Something light to say. The tea is hot. Yasmin has a cold and she can’t take anything for it because she is pregnant. Diane’s mother is up from Leeds for a visit. Talk of work. Ask about his students, his best student, the man from Sierra Leone. He is finishing up his thesis. Does he have a date set for his viva, yet?

She spoke about the Azhar thesis that she was working on. She had promised him that she would finish the introduction before she left. She said, ‘A lot of the hadiths that are quoted have already been translated before, so I am working faster than I thought I would be. I am learning a lot, things I didn’t know before.’ Here in Scotland she was learning more about her own religion, the world was one cohesive place.

‘What things haven’t you come across before?’

‘One hadith that says, “The best jihad is when a person speaks the truth before a tyrant ruler.” It is not often quoted and we never did it at school. I would have remembered it.’

‘With the kind of dictatorships with which most Muslim countries are ruled,’ he said, ‘it is unlikely that such a hadith would make its way into the school curriculum.’

‘But we should know…’

‘The good thing,’ he said, ‘the balance is that you could know, that the information is there. Governments come and go and they can aggressively secularise like in Turkey, where they wiped Islam off the whole curriculum, or marginalise it like they did most everywhere else, separating it from other subjects, from history even. But the Qur’an itself and the authentic hadiths have never been tampered with. They are there as they had been for centuries. This was the first thing that struck me when I began to study Islam, one of the reasons I admire it.’

‘Why did you begin to study it?’

He said, ‘I wanted to understand the Middle East. No one writing in the fifties and sixties predicted that Islam would play such a significant part in the politics of the area. Even Fanon, who I have always admired, had no insight into the religious feelings of the North Africans he wrote about. He never made the link between Islam and anti-colonialism. When the Iranian revolution broke out, it took everyone here by surprise. Who were these people? What was making them tick? Then there was a rush of writing, most of it misinformed. The threat that the whole region would be swept up in this, very much exaggerated. But that is understandable to some extent because for centuries there had been a tense relationship between the West and the Middle East. Since the seventh century when the church denounced Islam as a heresy.’

Time was not generous. They looked at their watches at the same time.
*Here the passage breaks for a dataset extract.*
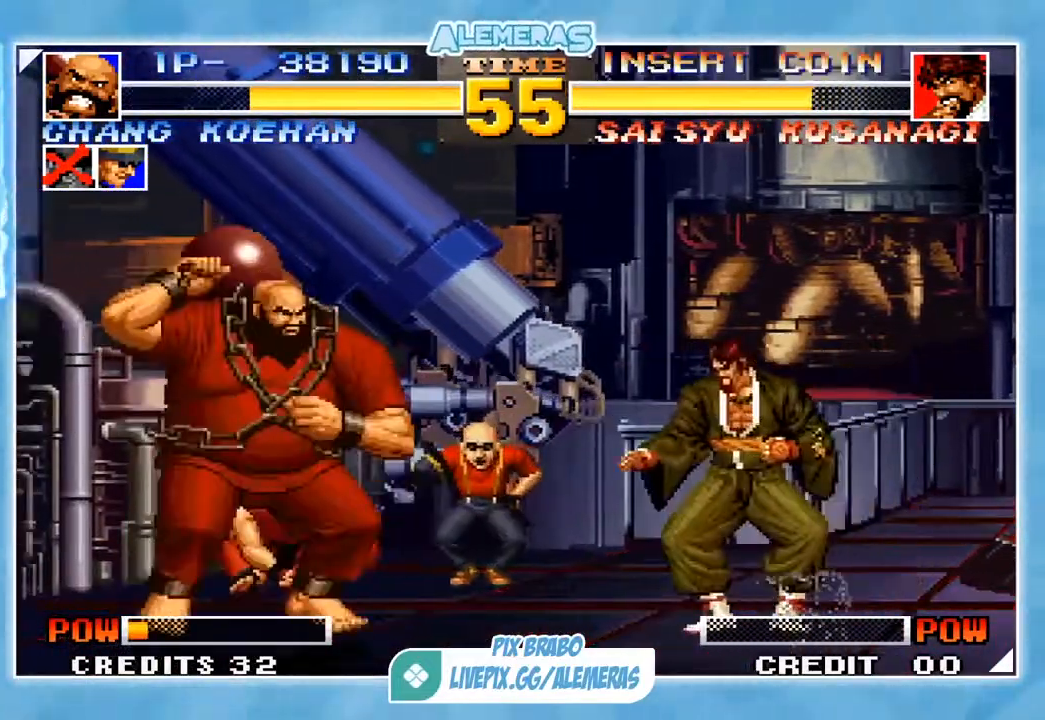
Gameplay with a controller (arcade stick); each line is a JSON object with the inputs held at the frame after it. "events" lists button and stick changes between this image and that frame as [ms after this image, input, new state], when the widget could be followed in between. Not read: L3 R3.
{"buttons": [], "left_stick": "left", "events": [[17, "left_stick", "left"]]}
Only a few minutes to nine. People were leaving the room, from the window she could see students walking towards the buildings, going indoors. She said, ‘What are the other reasons that you admire Islam?’

‘It will have to be one reason for now, because there isn’t much time. There are a number of theories,’ he began and she thought, he is talking to me now like he talks to his students. She sometimes wished that she was one of his students, then she could listen to him for hours at a time.
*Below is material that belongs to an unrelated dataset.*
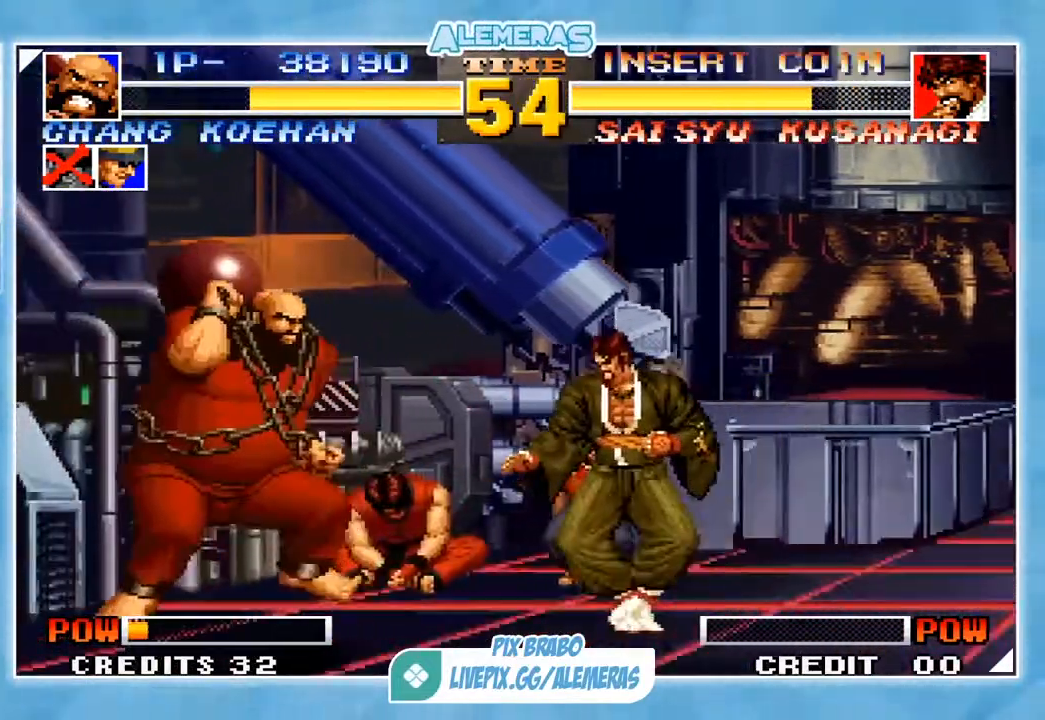
{"buttons": [], "left_stick": "left", "events": [[83, "CROSS", "down"], [83, "left_stick", "down-left"], [117, "CROSS", "up"], [317, "left_stick", "left"]]}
‘… these theories explain why capitalism developed ultimately in Europe and not in other earlier civilisations which were more sophisticated. Civilisations like Muslim Spain or the Ottoman empire. One theory is that for capitalism to grow there must be an accumulation of wealth through inheritance that comes from dynasties and families surviving over a long time. But the sharia’s laws on inheritance and charity fragmented wealth so much that the necessary accumulation never took place. There was a blocking effect, like an internal thermostat or switch that stopped this excess. I think of it as a balance, something that kept things reasonable, steady. And now I have to rush because I have a class.’

After he left, she sat for a few minutes playing with the plastic spoon in her empty cup. Why was it that even though he said such positive things, she was not completely reassured. Months ago Yasmin had asked, ‘Are you hoping he would become a Muslim so you could get married?’ Hope that he would become, fear that he wouldn’t and then what? On the table there was scattered sugar melting in tea stains, particles bouncing towards the anonymity of the carpet or staying to cling gritty and sweet on her fingers and clothes.